Tout cela est remis en cause aujourd’hui, car depuis l’été 2022 une nouvelle révolution est en cours. Il s’agit du « Prompt Art », c’est-à-dire la création d’une image par intelligence artificielle à partir d’une simple description (prompt). Si souhaitez un joli bouquet de fleurs, il suffit de lui demander, même pas besoin de préciser la couleur des fleurs. C’est probablement le plus grand changement imaginable concernant les arts plastiques, y compris la sculpture. Là où les outils de retouche permettaient de construire avec labeur une idée, aujourd’hui l’outil propose des visions, il n’y a plus qu’à choisir celle qui correspond le mieux. Cela vient chambouler la confiance que l’on peut avoir envers les images, car ces créations synthétiques peuvent paraître très réalistes, ce qui génère de la peur.
Le plus étonnant, c’est qu’il y a nombre d’intelligences artificielles (IA), intégrées jusque dans les téléphones et les programmes de retouche afin d’embellir le modèle (jusqu’à la dysmorphophobie). Le point de rencontre entre fausse photo et photo fausse est donc inévitable, et bientôt il sera impossible de les différencier.

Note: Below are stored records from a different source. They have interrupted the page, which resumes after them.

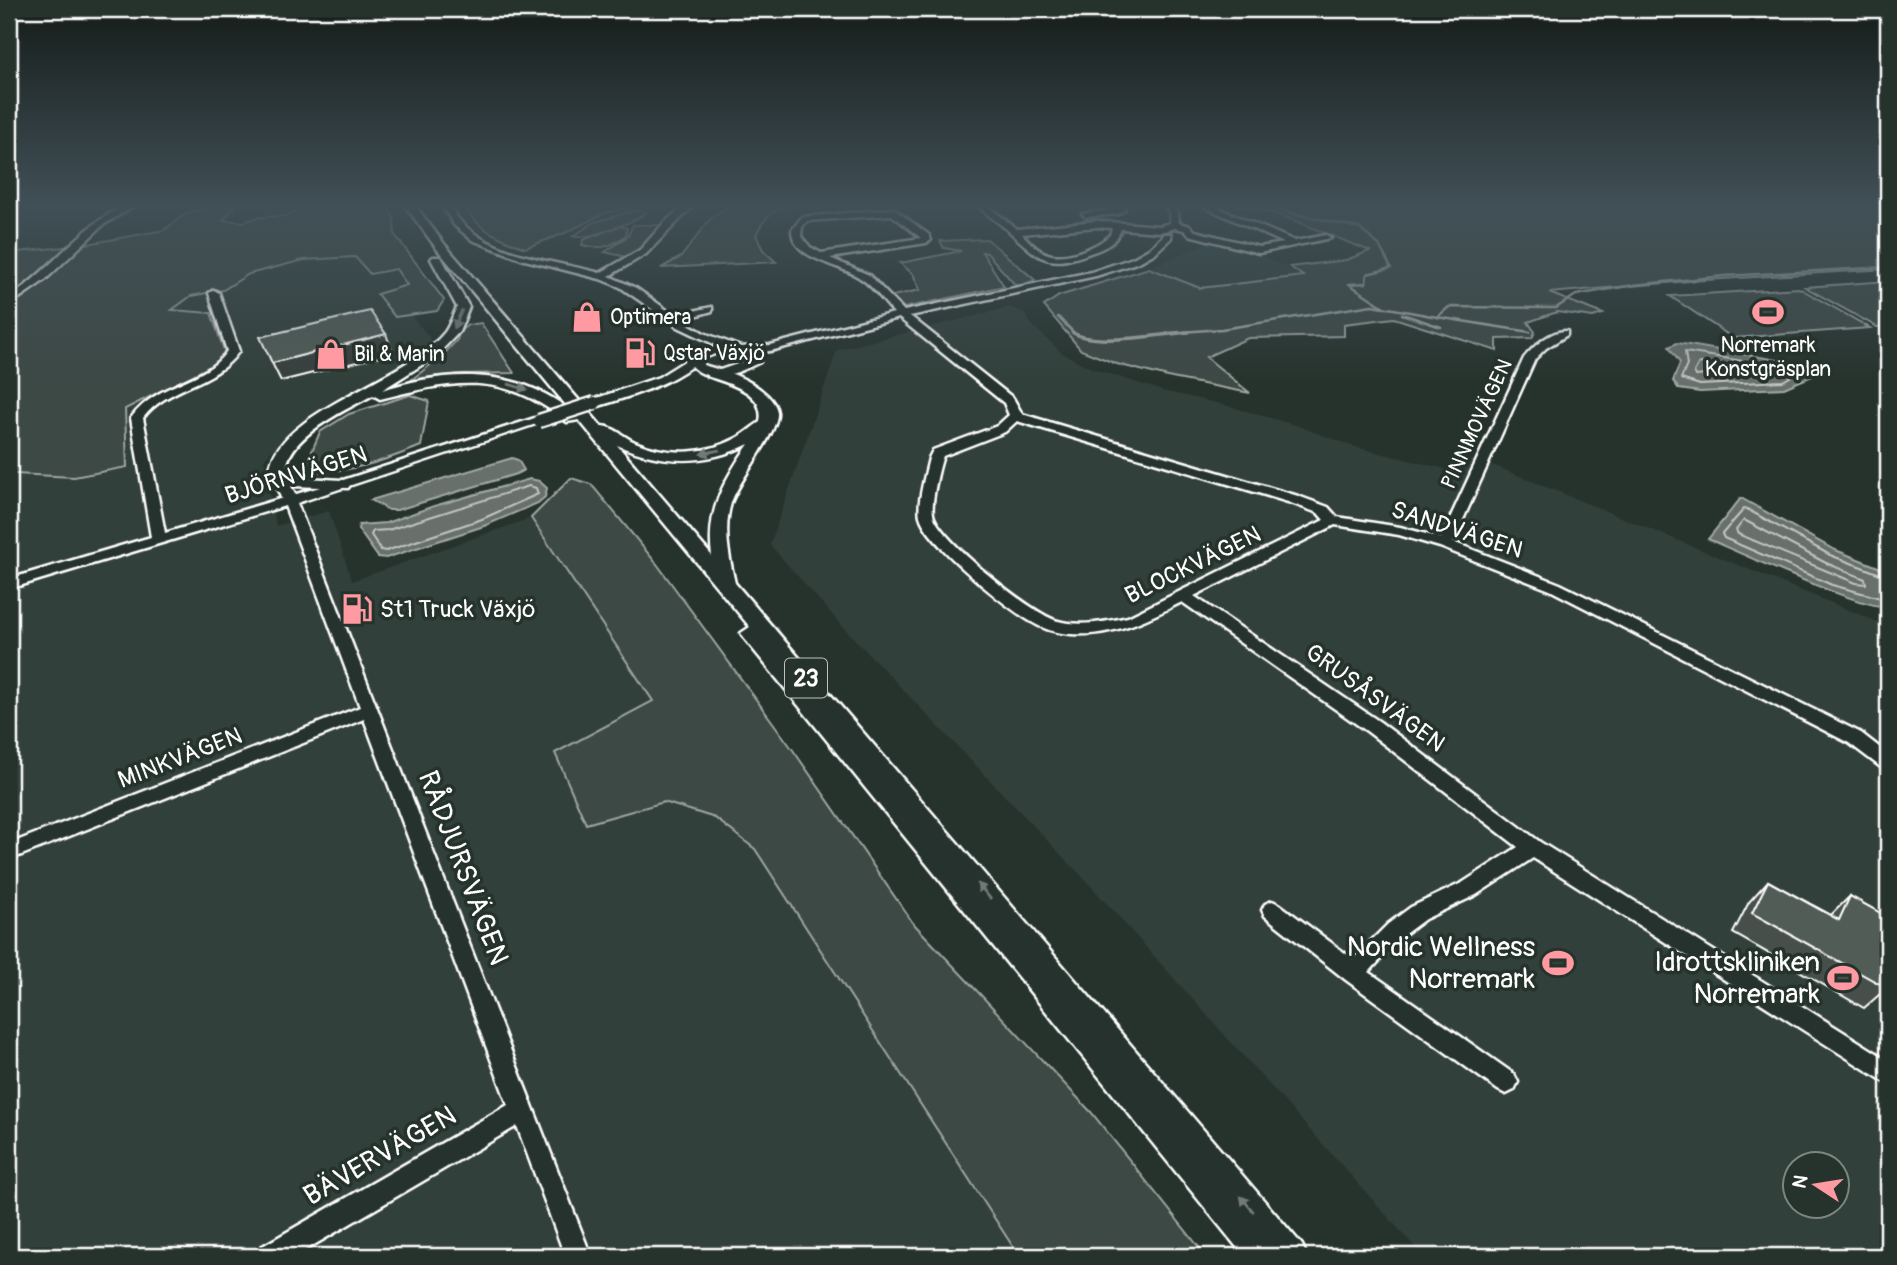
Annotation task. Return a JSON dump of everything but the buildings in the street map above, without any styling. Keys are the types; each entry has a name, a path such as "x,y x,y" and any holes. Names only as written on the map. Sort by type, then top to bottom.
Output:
{"main road":[{"path":"290,501 278,464 288,446 302,432 332,412 415,365 439,346 458,324 463,307 439,263"},
{"name":"23","path":"441,263 583,412 1264,1256"},
{"name":"23","path":"455,263 583,412 1291,1256"},
{"path":"727,584 719,536 722,506 732,481 763,436 770,411 766,400 744,378 746,365"},
{"path":"709,372 749,385"},
{"path":"332,412 408,387 473,380 503,383 526,389 583,412 613,438 630,447 676,457 707,454 737,444 749,438 768,421"},
{"path":"282,481 342,485"}],"street":[{"path":"9,302 42,279 58,263"},
{"path":"552,263 602,276 638,293 701,336 750,356 746,365"},
{"path":"602,276 624,263"},
{"path":"840,263 870,279 902,314 1009,401 1016,412 1015,416"},
{"path":"671,375 703,355 738,349 771,348 902,314 1106,271 1124,263"},
{"path":"159,541 136,418 151,401 218,367 230,358 233,351 214,293"},
{"path":"673,319 708,309"},
{"name":"PINNMOVÄGEN","path":"1445,544 1530,358 1542,345 1563,333"},
{"path":"701,336 708,344 697,365 709,372"},
{"path":"671,375 730,372 806,338"},
{"name":"BJÖRNVÄGEN","path":"9,584 290,501 539,421 583,412 671,375"},
{"name":"SANDVÄGEN","path":"1015,416 1293,499 1323,510 1333,521 1400,531 1445,544 1555,587 1855,738 1888,763"},
{"name":"BLOCKVÄGEN","path":"1015,416 1001,429 938,453 926,513 933,531 1030,616 1054,626 1098,629 1132,621 1333,521"},
{"name":"RÅDJURSVÄGEN","path":"290,501 578,1256"},
{"name":"GRUSÅSVÄGEN","path":"1183,596 1374,727 1533,848 1888,1073"},
{"name":"MINKVÄGEN","path":"9,852 369,710"},
{"path":"1354,973 1395,930 1418,913 1469,889 1533,848"},
{"path":"1272,910 1354,973 1506,1082"},
{"name":"BÄVERVÄGEN","path":"270,1256 522,1110"}],"shaded area":[{"path":"9,263 292,263 249,274 223,290 191,296 172,310 211,313 225,353 211,366 125,409 127,467 74,477 15,474 9,453"},
{"path":"292,263 376,263 396,269 408,286 377,295 395,317 410,314 430,338 431,347 377,382 297,425 264,459 276,526 329,511 352,581 531,518 653,701 555,753 586,824 664,802 715,818 755,849 1019,1256 9,1256 9,453 15,474 125,409 211,366 171,310 191,296 223,290 249,274"},
{"path":"360,263 416,263 444,300 437,311 395,317 377,294 407,285 396,269 370,274"},
{"path":"670,263 756,263 661,268"},
{"path":"900,263 989,263 1004,286 904,308 892,296 920,290 913,274"},
{"path":"996,263 1015,263 1035,280 1017,287"},
{"path":"1160,263 1278,263 1305,276 1200,288 1149,268"},
{"path":"1322,263 1888,263 1888,269 1549,293 1603,314 1593,317 1557,312 1528,322 1535,332 1532,338 1497,339 1497,351 1394,318 1344,324 1344,336 1248,338 1206,357 1250,393 1172,378 1117,364 1081,350 1044,306 1059,296 1149,268 1200,288 1303,276 1290,267"},
{"path":"1888,281 1888,326 1877,327 1805,287"},
{"name":"Norremark Konstgräsplan","path":"1799,288 1870,328 1733,338 1670,296"},
{"path":"1010,307 1024,313 1032,325 1062,353 1091,368 1163,391 1295,425 1355,447 1462,473 1470,460 1495,466 1888,626 1888,1256 1423,1256 1091,886 844,628 770,545 837,350"},
{"path":"481,323 514,373 462,374 411,380 442,356 457,340 460,331 468,325"},
{"path":"410,395 429,401 421,446 363,466 335,471 303,472 320,432 349,414"},
{"path":"571,478 591,484 657,564 793,750 913,923 1091,1112 1206,1256 1019,1256 755,849 715,818 664,802 586,824 555,753 653,701 531,518"}],"water":[{"path":"1677,343 1808,365 1817,374 1784,388 1700,392 1679,389 1673,381 1680,363 1669,347"},
{"path":"512,458 518,460 524,470 397,510 389,510 371,500"},
{"path":"530,479 539,481 547,488 545,497 538,503 484,526 386,558 378,557 358,529 359,525 386,523 434,506"},
{"path":"1741,498 1833,549 1888,571 1888,606 1855,600 1830,591 1708,539"}],"waterway":[{"path":"1384,307 1349,284 1366,283 1367,274 1391,268 1388,263"},
{"path":"1437,317 1449,307 1556,308 1576,295 1634,285 1724,276 1888,267"},
{"path":"1167,333 1222,329 1372,305 1437,317"},
{"path":"1402,314 1441,327"},
{"path":"1058,317 1074,333"},
{"path":"1437,317 1530,332"},
{"path":"1074,333 1095,339 1111,339 1189,332"}],"place":[{"name":"Norremark Konstgräsplan","path":"1768,312"},
{"name":"Optimera","path":"587,317"},
{"name":"Qstar Växjö","path":"640,353"},
{"name":"Bil & Marin","path":"331,354"},
{"name":"St1 Truck Växjö","path":"357,609"},
{"name":"Nordic Wellness Norremark","path":"1558,963"},
{"name":"Idrottskliniken Norremark","path":"1843,978"}]}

Aujourd’hui déjà, j’organise des shootings virtuels avec des modèles « scannés » puis intégrés à l’IA afin de créer des images ou photos (avec des personnes que je n’ai parfois jamais rencontrées). De leur point de vue, c’est la possibilité d’apparaître dans des univers oniriques. Je peux générer aussi facilement des moodboards afin de préparer un vrai shooting. Car c’est certain, je ne cesserai jamais d’être touché par le partage du moment avec une personne motivée pour poser.
Alors quel avenir pour l’image ? A mon avis, une perte de confiance est inévitable, avec de nouveaux conflits et crises. Mais j’ai l’espoir, que peut-être dans les années 2030, nous pourrons utiliser les images comme de simples mots pour traduire nos pensées et notre sensibilité, sans appréhension ni culpabilité.
Francis Malapris
Mars 2023
Cette série est dédiée à « Cool Azerty », un incroyable photographe lyonnais aujourd’hui disparu.